◆ **TEXT TO READ**
+++

Initially, he had been very enthused by the Liturgical Movement. Well before it was legal, he had turned his altar around and (like a few daring others) was celebrating Mass in French. He told me that his fellow priests in the deanery had accused him of being 'scarcely Catholic'. About 1967, he had found the general disintegration of things uncongenial, and, being told that nobody actually obliged him to celebrate in French, had returned to Latin, facing East on his forward-altar, and never again changed his mind.

He never entirely allied himself with Archbishop Lefevbre, though he was willing enough to have confirmations administered by the Archbishop (and also by his consecratees after the events of 1988). The famous heterodox bishop of Evreux, Jacques Gaillot, had been kind to Montgomery-Wright (no doubt thinking that if his own strange views ought to be tolerated, then so should those of others) and had not disturbed him in his parish, but a change in diocesan boundaries had landed him in another diocese where things were not so peaceable. Nonetheless he was left (more or less) alone until he tragically died in a car crash (he was a truly frightening driver, as I well remember).

His kindness has left an impression on my memory. Not only did he find room for me and my friend for a week in his ramshackle presbytery, but he also found more or less permanent room for a Downs-Syndrome man called Christian. He also sent me away with a bottle of glorious rough Calvados from some local farmer which has set up a taste for the stuff in me which has never since been satisfied by the stuff peddled in the UK, (usually laced with disgusting caramel…don't start me!)

(A ring at the door interrupted my flow: I have just had a most interesting conversation with a woman who lived in Holland during and after the Second World War).

Finally, while I was with Fr M-W, the thought struck me that here in Le Chamblac was a priest who had celebrated the traditional rites pretty continuously from the 1950s until the 1990s. Here, if anywhere, was the 'control' for the liturgical and pastoral experiment of those years. What might the Church have been like had the changes not happened? So I asked him about religious practice in his parish. Had as many ceased to come to Mass during the last thirty or forty years as had done so elsewhere? His answer was that two families had ceased to attend in Le Chamblac, but that they went instead to the French Mass in the next parish. Other than that, all families practised as they had before.

Maybe he was simply a loving and good pastor (I thought that, in any event). But I think that the figures speak for themselves.

[Rather shamefacedly] May I credit Fr Anthony Chadwick as being the source of this photo. I had assumed that, being on the internet, it was a generally available pic, and have found that this is not so from his charitable observation on the Anglo Catholic blog (ref. left). I thank him warmly for his permission to post.

Sunday 13 December 2009

Immaculata

Over on Andrew Cusack's blog (link to the left) I think I have seen my favourite picture (to date) of Pope Benedict.



The occasion was the crowning of the statue of the Immaculata in the Piazza di Spagna.



In this second picture, from the same place, you can see, on the left, a gentleman in very Islamic costume. Puzzling? No doubt he was a diplomat from some Islamic state, but it is a reminder that the Moslems also believe (I am told) in our Lady's Immaculate Conception.

+++

◆ **DATA EXCERPT**
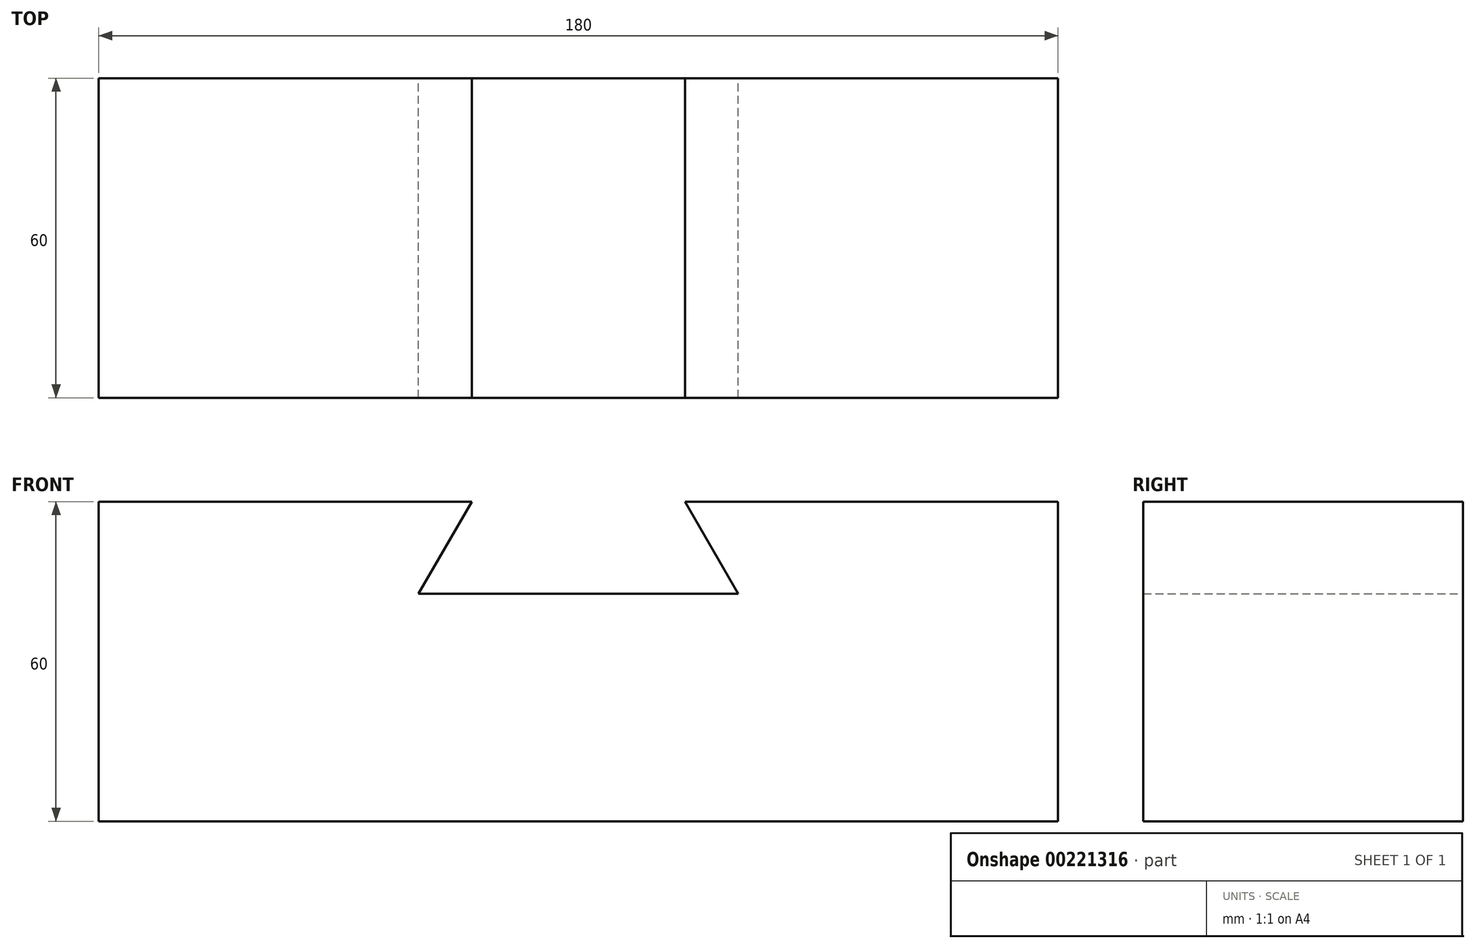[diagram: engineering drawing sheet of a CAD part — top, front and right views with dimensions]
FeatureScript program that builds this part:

+++

◆ **GOAL OF THE EXERCISE**
Pick up the blog text about Fr Montgomery-Wright and the crowning of the Immaculata statue, and continue it from its last sentence.

◆ **IN RESPONSE**
Friday 11 December 2009

Banned!

For some strange reason, Orwell's Picnic and Australian Catholic have banned me from access to their blogs, despite me having advertised them for some time.
Funny old world.

Apologies

I'm sorry that many of you who kindly contributed comments didn't have them approved and posted until a couple of minutes ago; for some reason the normal information didn't arrive by email as it usually does, and I wasn't aware the comments were there.
All is now amended and posted (apart from some nasty pornographic advertisements in Japanese-thank you, Google Translator!)

Tuesday 8 December 2009

I think we should be told……

Are the grande dame of Catholic journalism, Mary Kenny, and the other sort of dame, Edna Everage, by any chance related? I think we should be told.



Dame Edna




Dame Mary


(Or perhaps Mary Kenny needs a new photograph in the Catholic Herald.)

P.S. No offence intended. I love Mary Kenny's writing!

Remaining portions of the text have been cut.